_Directions_
Copy out exactly the line that contains "cells reveal medium" and all lines following it to the end of the data.

Collected data entries
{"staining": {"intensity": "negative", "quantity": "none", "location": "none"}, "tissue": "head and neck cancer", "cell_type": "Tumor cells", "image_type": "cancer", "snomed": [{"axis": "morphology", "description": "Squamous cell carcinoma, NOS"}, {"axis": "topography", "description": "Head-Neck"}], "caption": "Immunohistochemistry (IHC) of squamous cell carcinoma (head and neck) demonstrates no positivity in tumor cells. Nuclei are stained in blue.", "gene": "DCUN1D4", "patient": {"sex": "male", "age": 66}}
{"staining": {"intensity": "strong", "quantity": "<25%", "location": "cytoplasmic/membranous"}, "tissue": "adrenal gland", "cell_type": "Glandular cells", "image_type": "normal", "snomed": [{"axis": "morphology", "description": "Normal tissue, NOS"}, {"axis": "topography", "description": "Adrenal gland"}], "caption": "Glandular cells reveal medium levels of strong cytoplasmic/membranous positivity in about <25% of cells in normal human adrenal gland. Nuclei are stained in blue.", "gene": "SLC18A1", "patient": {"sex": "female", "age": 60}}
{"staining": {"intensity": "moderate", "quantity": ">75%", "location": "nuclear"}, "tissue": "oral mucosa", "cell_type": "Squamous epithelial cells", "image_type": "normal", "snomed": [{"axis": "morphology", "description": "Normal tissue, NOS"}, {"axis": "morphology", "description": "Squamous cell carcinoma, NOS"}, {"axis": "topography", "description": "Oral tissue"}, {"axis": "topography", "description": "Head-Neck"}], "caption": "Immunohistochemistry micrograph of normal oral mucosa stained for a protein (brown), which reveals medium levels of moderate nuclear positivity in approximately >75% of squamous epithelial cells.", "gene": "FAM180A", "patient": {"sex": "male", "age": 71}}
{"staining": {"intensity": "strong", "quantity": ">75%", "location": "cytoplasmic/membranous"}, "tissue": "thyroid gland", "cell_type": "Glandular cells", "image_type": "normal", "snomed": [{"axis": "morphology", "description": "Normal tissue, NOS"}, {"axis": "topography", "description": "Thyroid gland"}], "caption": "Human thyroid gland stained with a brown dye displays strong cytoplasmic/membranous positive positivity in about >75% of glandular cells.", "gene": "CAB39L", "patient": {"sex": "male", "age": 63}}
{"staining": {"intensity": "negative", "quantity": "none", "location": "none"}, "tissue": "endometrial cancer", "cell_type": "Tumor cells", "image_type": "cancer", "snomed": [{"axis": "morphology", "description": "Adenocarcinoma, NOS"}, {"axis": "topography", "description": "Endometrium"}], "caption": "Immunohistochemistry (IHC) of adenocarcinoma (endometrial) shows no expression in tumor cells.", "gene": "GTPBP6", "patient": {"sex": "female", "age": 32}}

_Answer box_
{"staining": {"intensity": "strong", "quantity": "<25%", "location": "cytoplasmic/membranous"}, "tissue": "adrenal gland", "cell_type": "Glandular cells", "image_type": "normal", "snomed": [{"axis": "morphology", "description": "Normal tissue, NOS"}, {"axis": "topography", "description": "Adrenal gland"}], "caption": "Glandular cells reveal medium levels of strong cytoplasmic/membranous positivity in about <25% of cells in normal human adrenal gland. Nuclei are stained in blue.", "gene": "SLC18A1", "patient": {"sex": "female", "age": 60}}
{"staining": {"intensity": "moderate", "quantity": ">75%", "location": "nuclear"}, "tissue": "oral mucosa", "cell_type": "Squamous epithelial cells", "image_type": "normal", "snomed": [{"axis": "morphology", "description": "Normal tissue, NOS"}, {"axis": "morphology", "description": "Squamous cell carcinoma, NOS"}, {"axis": "topography", "description": "Oral tissue"}, {"axis": "topography", "description": "Head-Neck"}], "caption": "Immunohistochemistry micrograph of normal oral mucosa stained for a protein (brown), which reveals medium levels of moderate nuclear positivity in approximately >75% of squamous epithelial cells.", "gene": "FAM180A", "patient": {"sex": "male", "age": 71}}
{"staining": {"intensity": "strong", "quantity": ">75%", "location": "cytoplasmic/membranous"}, "tissue": "thyroid gland", "cell_type": "Glandular cells", "image_type": "normal", "snomed": [{"axis": "morphology", "description": "Normal tissue, NOS"}, {"axis": "topography", "description": "Thyroid gland"}], "caption": "Human thyroid gland stained with a brown dye displays strong cytoplasmic/membranous positive positivity in about >75% of glandular cells.", "gene": "CAB39L", "patient": {"sex": "male", "age": 63}}
{"staining": {"intensity": "negative", "quantity": "none", "location": "none"}, "tissue": "endometrial cancer", "cell_type": "Tumor cells", "image_type": "cancer", "snomed": [{"axis": "morphology", "description": "Adenocarcinoma, NOS"}, {"axis": "topography", "description": "Endometrium"}], "caption": "Immunohistochemistry (IHC) of adenocarcinoma (endometrial) shows no expression in tumor cells.", "gene": "GTPBP6", "patient": {"sex": "female", "age": 32}}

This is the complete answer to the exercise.